Have been follwoing this training program for an autumn sprint tri. I have just noticed that on several days e.g week eight tuesday it says cycle: arm up 10min . Main ...Cool down 5-10min with no indication of how long the main cycle should be. Any suggestions? While i am not sticking 100% to the plan i suspect a cycle with no main cycle in it is a bit of a cop out!

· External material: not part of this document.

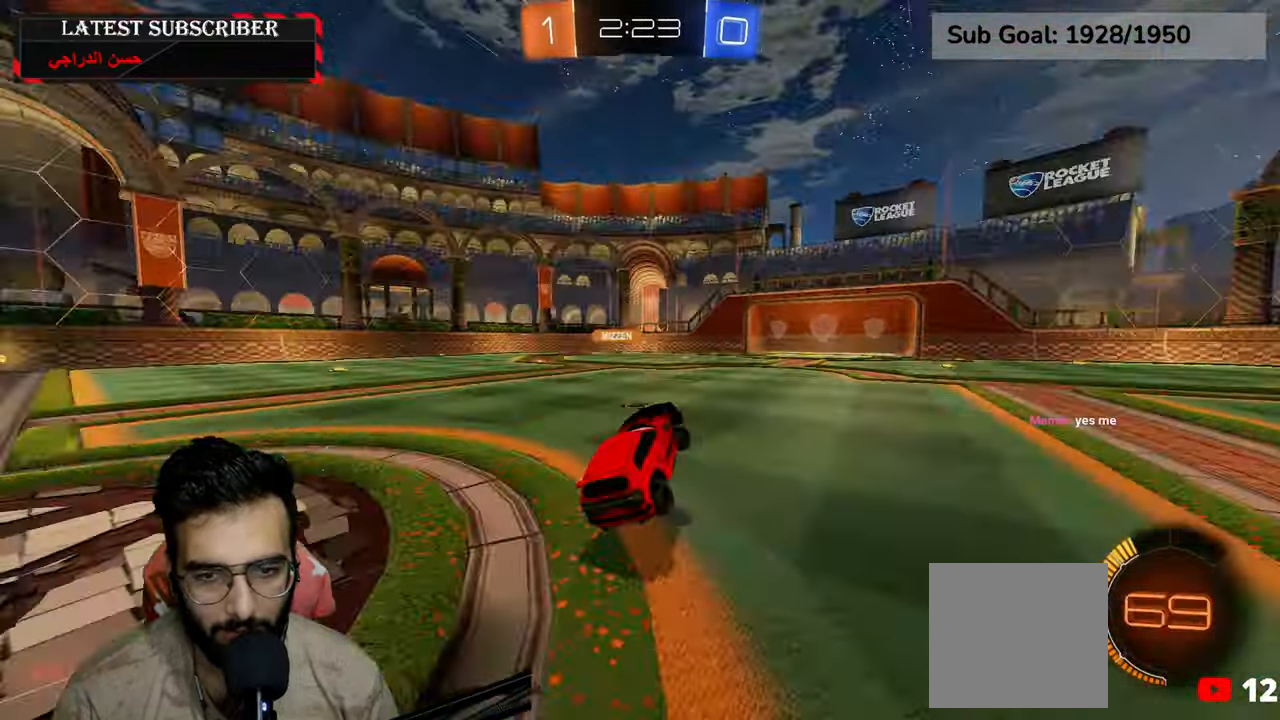
{"dt_ms": 1000, "buttons": ["R1"], "left_stick": "center", "right_stick": "center", "events": [[50, "Y", "up"], [84, "left_stick", "left"], [417, "left_stick", "center"], [867, "left_stick", "down-right"], [1000, "left_stick", "center"]]}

Posted: 29/08/2007 at 14:01

looking at the rest the plan - id soay 50-55mins
Posted: 29/08/2007 at 14:10

Thanks, have also noticed that on Sunday of week 6 it says CYCLE: wu: 8x50m. Main 4x50m close to maximum effort witha full minute recovery between efforts, then 400m time trial, then after recovering 10 x 50m alternating bilateral and catch up drills.
Think the made a mistake here, bilateral breathing on a bike would be interesting to say the least!!
Think I shall stick to my plan of doing some of the suggesated sessions and making the rest up depending on how I feel on the day!
Posted: 31/08/2007 at 09:51

I was wondering why you would cycle with your arm up for 10 mins!
Posted: 31/08/2007 at 10:07

lol
Posted: 31/08/2007 at 10:18

Doh! think I meant WARM up. BUT I still don't intend to try catch-ups on my bike!
Posted: 31/08/2007 at 10:22

I have a fantastic photo of a friend of mine doing her first tri.... she is just coming into T2 giving a beautiful arm signal to show the marshall that she is turning in!